For custom language builds:
LANGUAGES=en,de,ja docker compose up -d --build
Available languages (24):
ca, zh, hr, da, nl, en, fi, fr, de, el, it, ja, ko, lt, mk, nb, pl, pt, ro, ru, sl, es, sv, uk
Override Languages
For local development or custom setups, override via config:
pii_detection:
languages:
- en
- de
Fallback Language
If the detected language isn’t in your configured list, the fallback is used:
pii_detection:
fallback_language: en # Used for unsupported languages
If only one language is configured, language detection is skipped for better performance.
Entities
| Entity | Examples |
|---|
PERSON | Dr. Sarah Chen, John Smith |
EMAIL_ADDRESS | sarah.chen@hospital.org |
PHONE_NUMBER | +1-555-123-4567 |
CREDIT_CARD | 4111-1111-1111-1111 |
IBAN_CODE | DE89 3704 0044 0532 0130 00 |
IP_ADDRESS | 192.168.1.1 |
LOCATION | New York, 123 Main St |
US_SSN | 123-45-6789 |
US_PASSPORT | 123456789 |
CRYPTO | Bitcoin addresses |
URL | https://example.com |
Score Threshold
Higher = fewer false positives, might miss some PII. Lower = catches more PII, more false positives.
pii_detection:
score_threshold: 0.7 # Default, good balance
# score_threshold: 0.5 # More aggressive
# score_threshold: 0.9 # More conservative
Whitelist
Exclude specific text patterns from PII masking. Useful for preventing false positives on company names or product identifiers.
masking:
whitelist:
- "Acme Corp"
- "Product XYZ"
Patterns match bidirectionally - detected text containing a whitelist entry (or vice versa) is excluded.
Scan Roles
By default, all message roles are scanned.

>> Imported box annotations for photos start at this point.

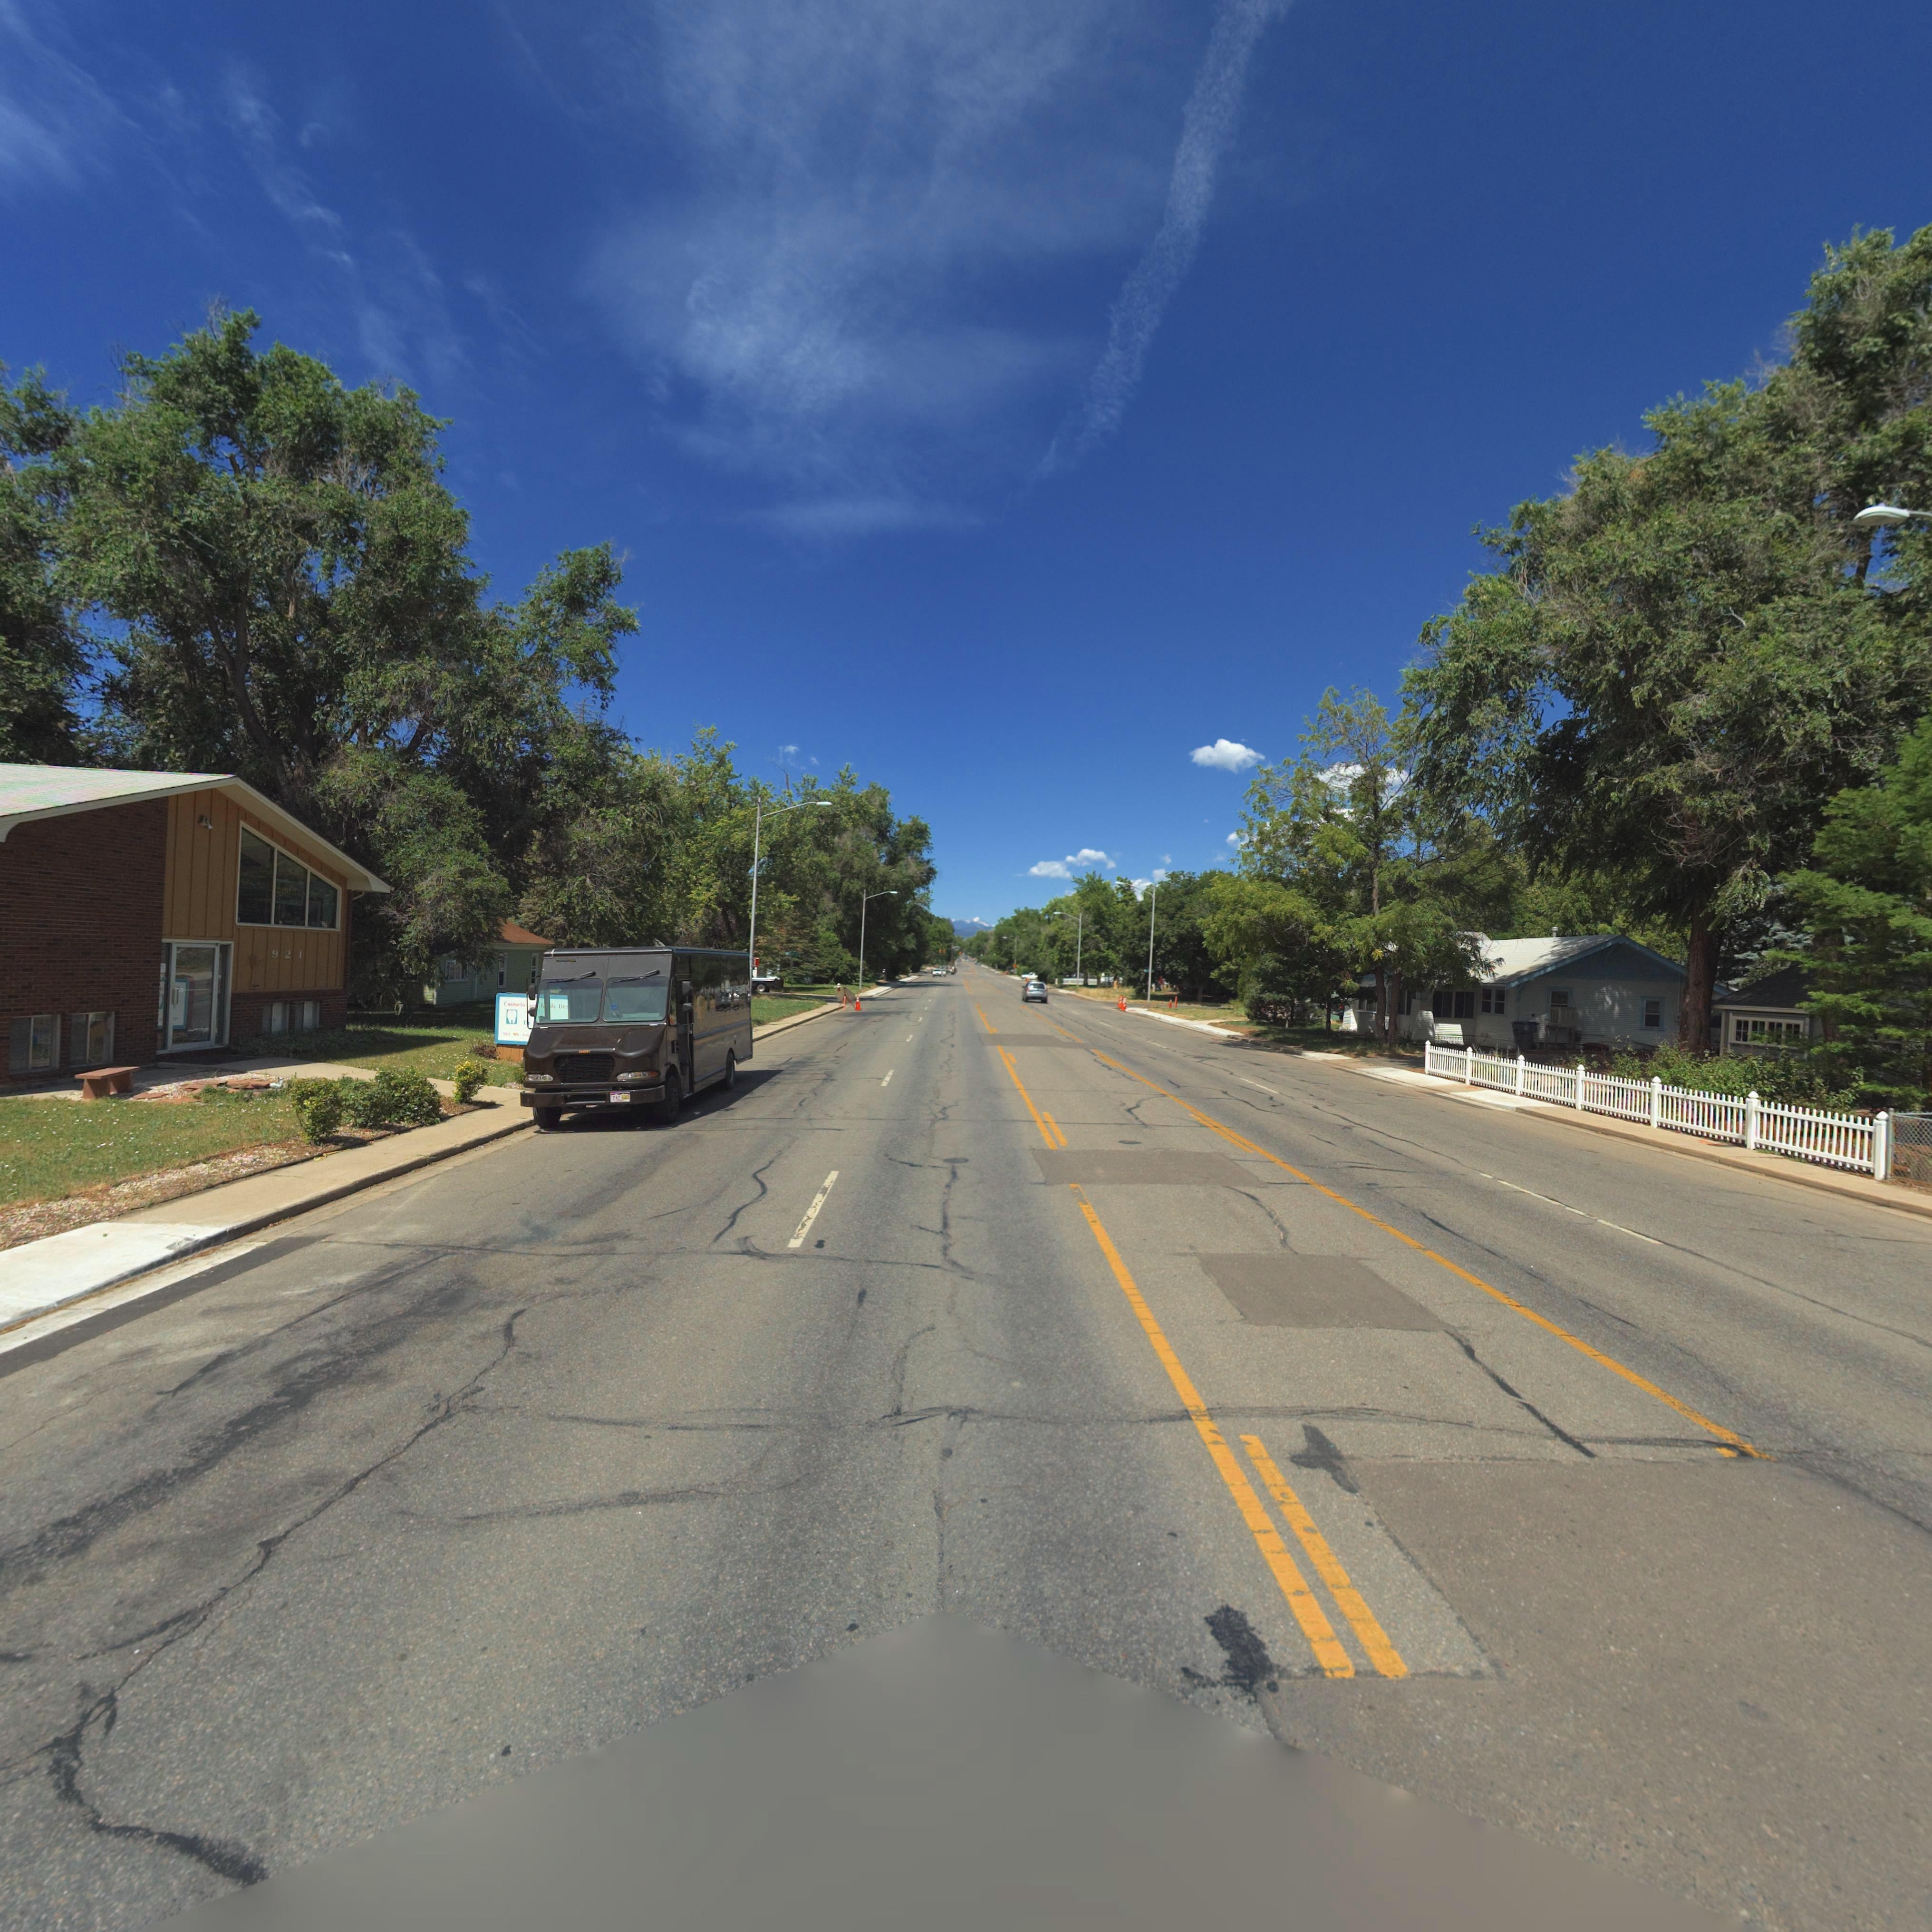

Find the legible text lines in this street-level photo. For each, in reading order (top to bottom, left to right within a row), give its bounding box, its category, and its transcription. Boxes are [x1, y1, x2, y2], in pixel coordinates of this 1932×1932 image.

[271, 949, 303, 959] StreetNumber: 921
[503, 1001, 570, 1010] BusinessName: Co*metic *** F**ily De*
[502, 1031, 511, 1037] StreetNumber: *21
[512, 1032, 530, 1037] StreetName: **h A***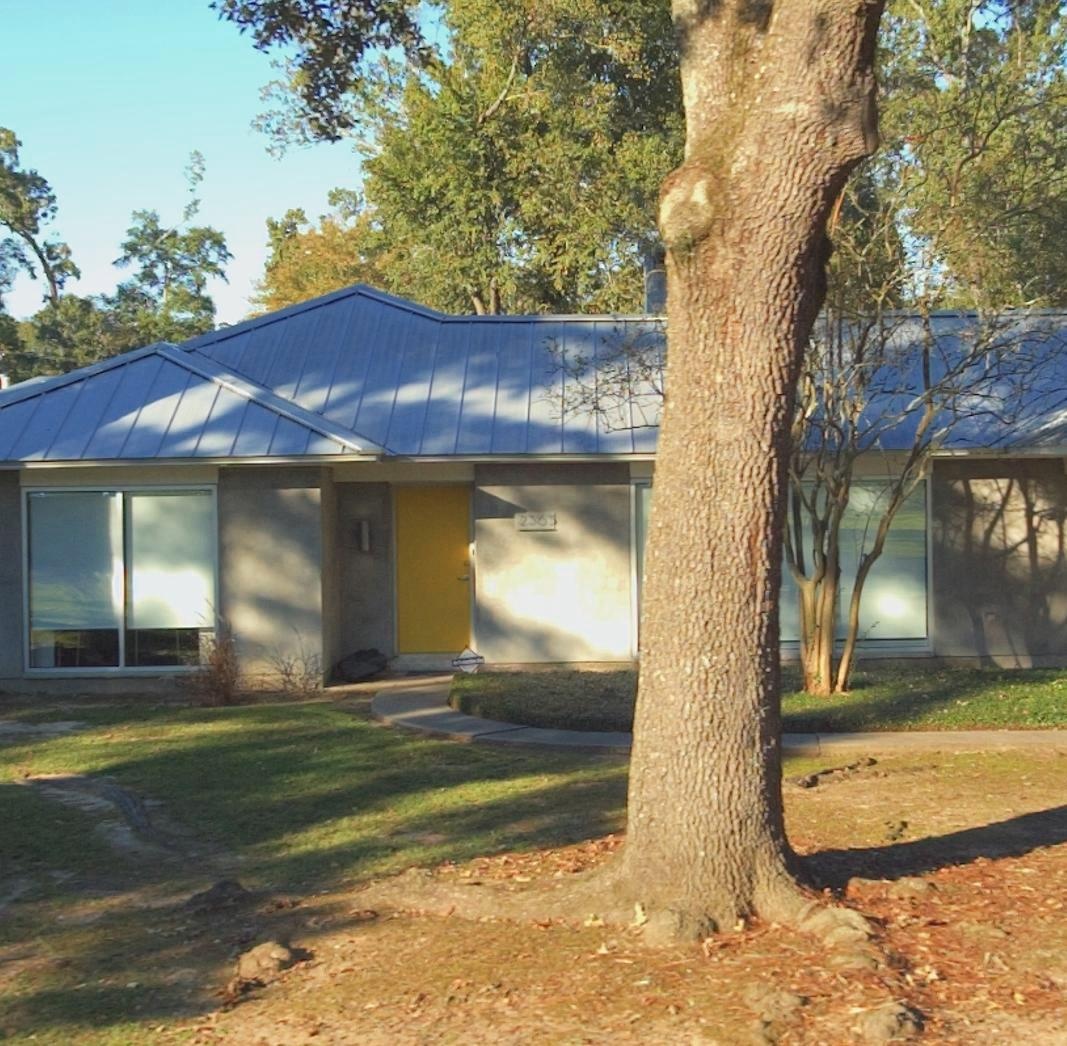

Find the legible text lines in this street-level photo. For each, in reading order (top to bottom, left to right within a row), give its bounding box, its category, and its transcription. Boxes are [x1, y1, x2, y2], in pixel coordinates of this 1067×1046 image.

[519, 513, 559, 528] StreetNumber: 2365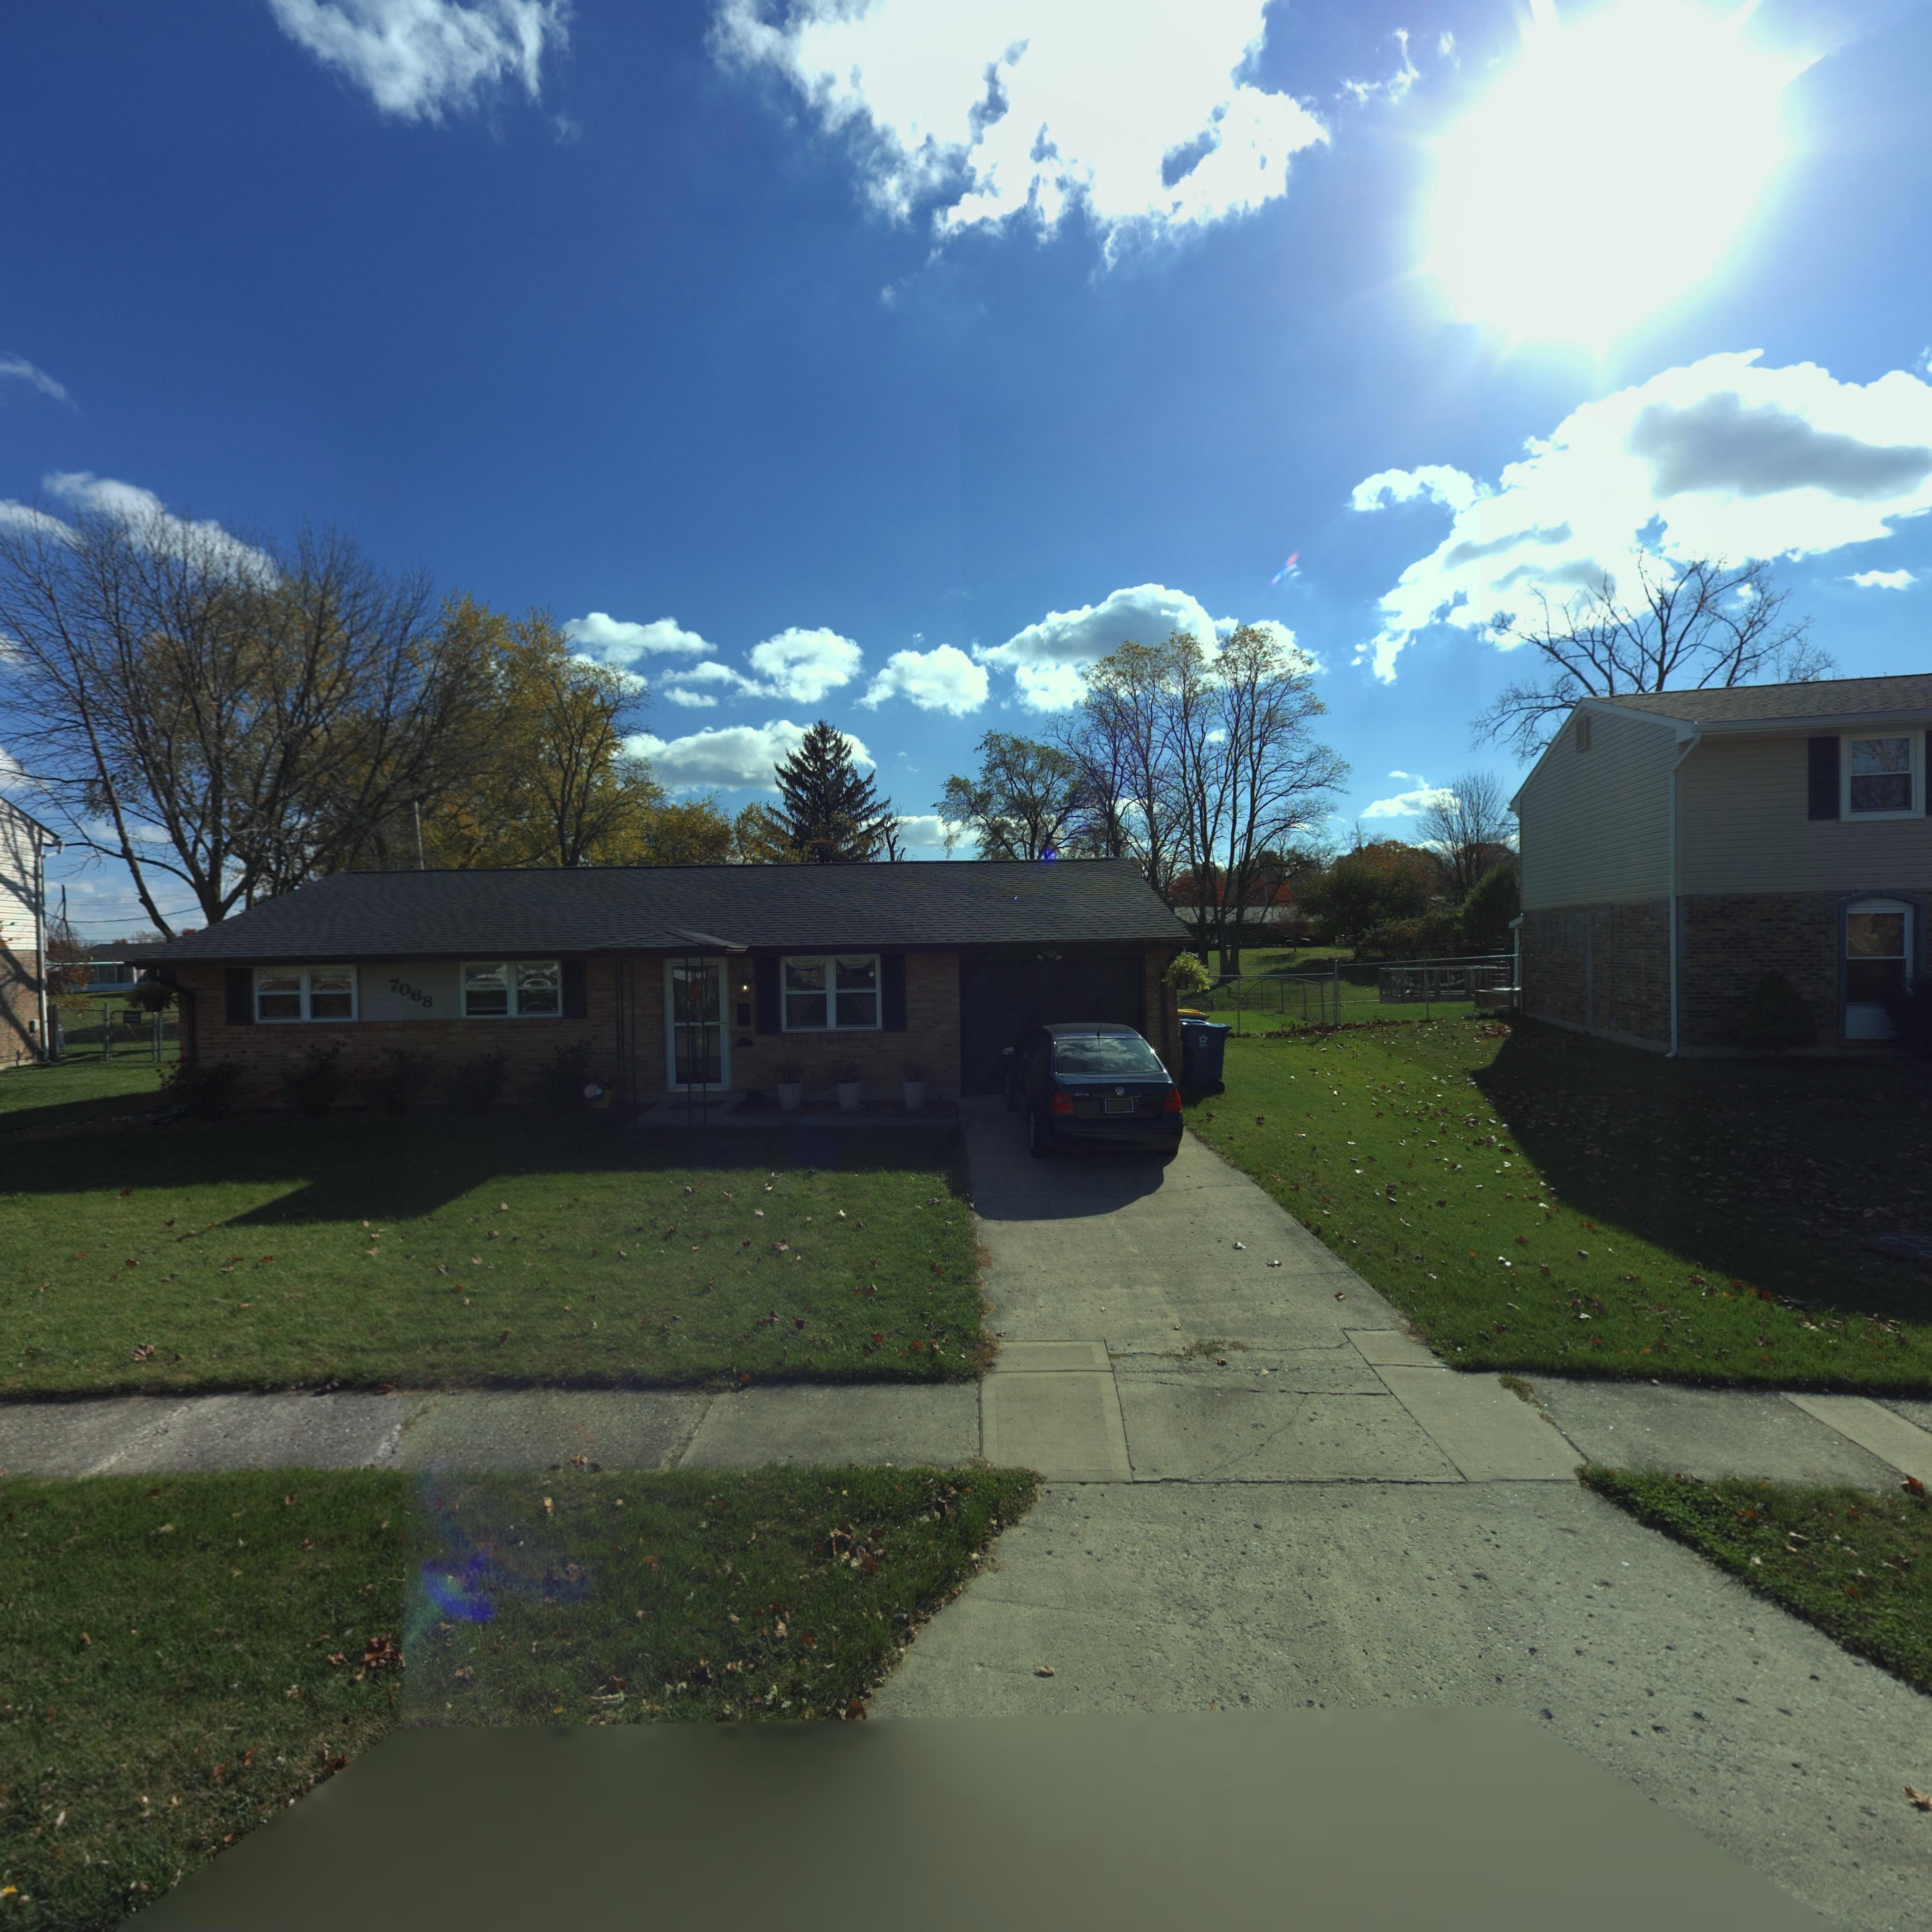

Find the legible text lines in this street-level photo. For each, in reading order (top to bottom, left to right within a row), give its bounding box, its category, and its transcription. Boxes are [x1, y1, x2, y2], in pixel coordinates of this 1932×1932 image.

[388, 977, 435, 1010] StreetNumber: 7068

To scan only user-controlled content:
pii_detection:
scan_roles:
- user
- tool
- function
| Role | Description |
|---|
user | User messages (primary source of PII) |
assistant | Assistant responses |
system | System prompts |
tool | Tool/function call results |
function | Legacy function results (OpenAI) |
This reduces Presidio API calls for large system prompts and avoids false positives on app-controlled content.